Riley had been on edge all day. As Hannah’s due date approached, the weight of their separation pressed on him unlike anything he’d ever experienced. To love a woman, to care so deeply about her well-being was foreign to him. He was at a loss to know how to deal with his worries.
Others around him slept without a qualm. But the escape of slumber evaded Riley. Rather than fight it, he’d lain back in his berth and stared into the dark. His thoughts were heavy, his anxiety high.
In the last two family grams he’d received, Hannah had claimed all was well with her and Sam. But no matter how many times he’d read the words, analyzed the few sentences she was allowed to transmit, Riley was left with the feeling something wasn’t right. His fears were widespread, and once again he silently cursed the necessity of being at sea during these last worrisome months of her pregnancy.
His friends were little help. Steve wasn’t a father yet, so he knew little of the…
A father. Riley hesitated as the word passed through his mind with the speed of a laser beam. He was about to become a father. Funny, from the time he’d learned of Hannah’s pregnancy, he’d never thought of himself in those terms.
He knew little of such matters, he acknowledged, frowning. He’d never had the opportunity to know the man who’d sired him. From what Riley understood, his own father had been unaware of his birth. The man, who would forever remain a mystery to him, had contributed little to his emotional and physical well-being. The only male influence Riley had received had come from his stepfather, an abusive alcoholic who’d paid him little attention.
Riley experienced an overwhelming surge of gratitude that he’d learned of Hannah’s pregnancy. In different circumstances he might never have known of it. He would have gone about his life blithely unaware of Sam’s existence, and would have missed so much more than he’d ever thought to experience.
Considering the responsibility that awaited him with his child’s birth overwhelmed Riley. He knew so little of the ways of a father, and even less of love. But Hannah had taught him the very meaning of the word, and he was confident Sam would give him all the instruction he’d need to be a father.

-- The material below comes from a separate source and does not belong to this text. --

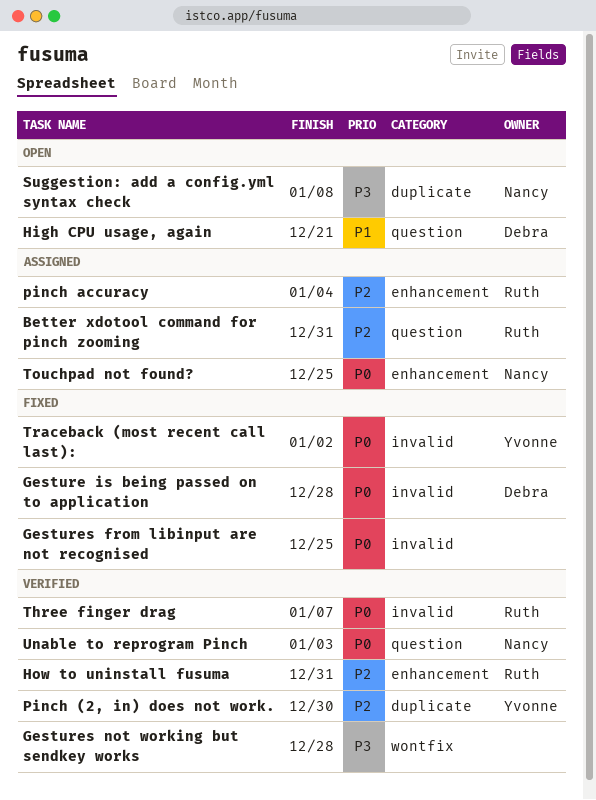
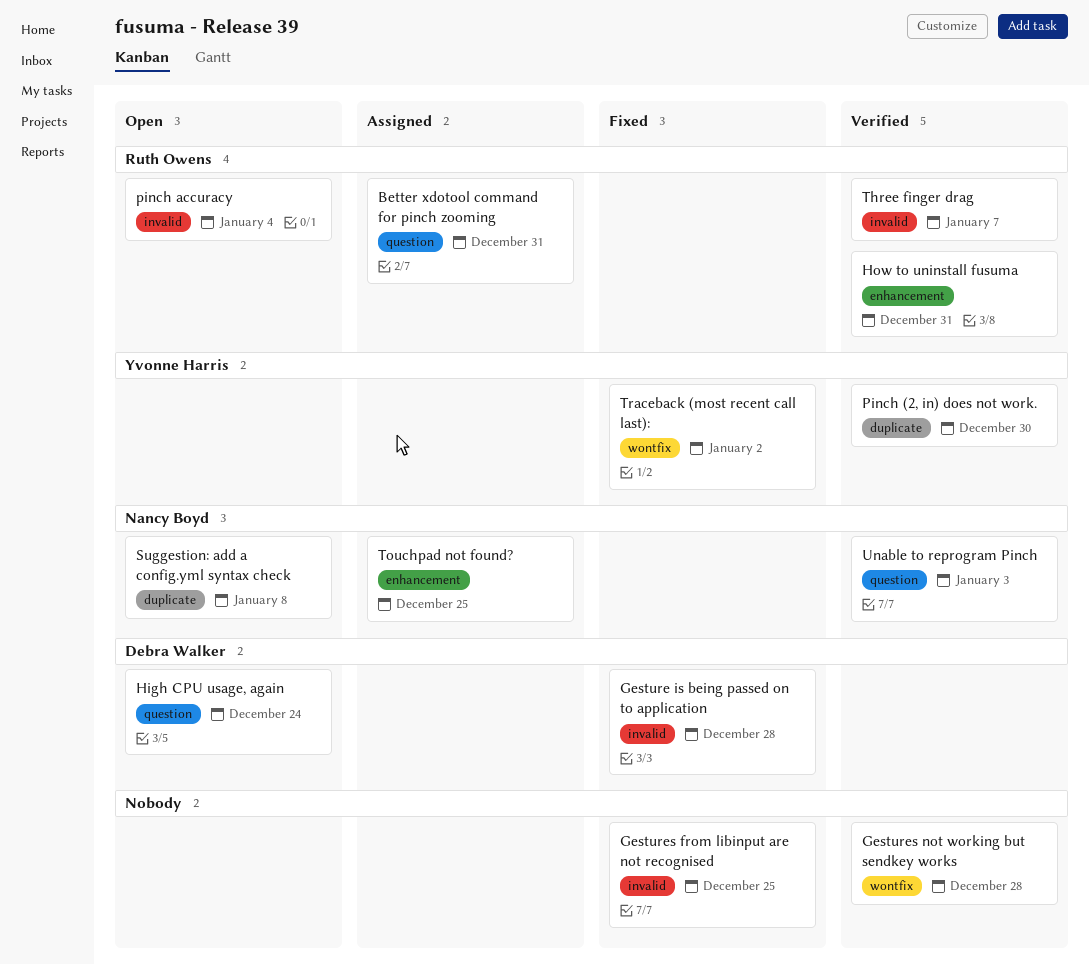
High CPU usage, again, due: Dec 21 -> Dec 24
pinch accuracy, status: Assigned -> Open
pinch accuracy, label: enhancement -> invalid
Traceback (most recent call last):, label: invalid -> wontfix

A daddy, he amended, grinning.
A sigh quivered through his lungs, and he closed his eyes, content for the first time that day. He could sleep now, entrusting the well-being of his wife and child to a far greater power than his own.
"Lieutenant Commander Kyle would like a word with you."
Riley’s heart skipped a beat, then raced with such velocity he went dizzy and weak. There was only one reason the executive officer would want to speak to Riley.
The rush with which he moved through the tight quarters of the nuclear submarine caused more than a few stares. His eyes connected with the other man’s, and the lieutenant commander grinned broadly.
"You wanted to see me, sir?"
Lieutenant Commander Kyle was the best kind of officer. Riley had known him several years and liked him immensely. There wasn’t a man aboard the Atlantis who didn’t. Word had it the executive officer had been divorced for nearly two years and then had reunited with his wife. He’d been to hell and back, according to those who knew him best. Whatever the cause of his problems, he’d solved them and took an interest in his men and their lives.
The CO’s grin broadened as he held his hand out to Riley. "Congratulations are in order. We received word a few minutes ago that your wife has given birth to a healthy eight-pound three-ounce boy. Mother and son are doing well."
"A…son." The words barely worked their way past a lump in his throat that was so large it made it painful to breathe.
"According to the wire, she’s fine."
Riley nodded. He’d heard the CO say it once, but he needed to be sure, to calm the doubts and the fears that crowded his heart and mind.
"Big and healthy." The lieutenant commander slapped him across the back. "You look like you need to sit down, Murdock."
"I feel like I need to."
The commanding officer chuckled. "I understand that well. My second child, Patrick, was born while I was at sea. I wasn’t a damn bit of good to the Navy until I knew Carol had had a safe delivery."
A numbness had claimed hold of Riley, starting in his chest and radiating outward, paralyzing his lungs.
"A son," he repeated when he could.
"I take it you wanted a boy."
Riley didn’t answer right away. "I suppose I did, but I wouldn’t have been disappointed with a daughter."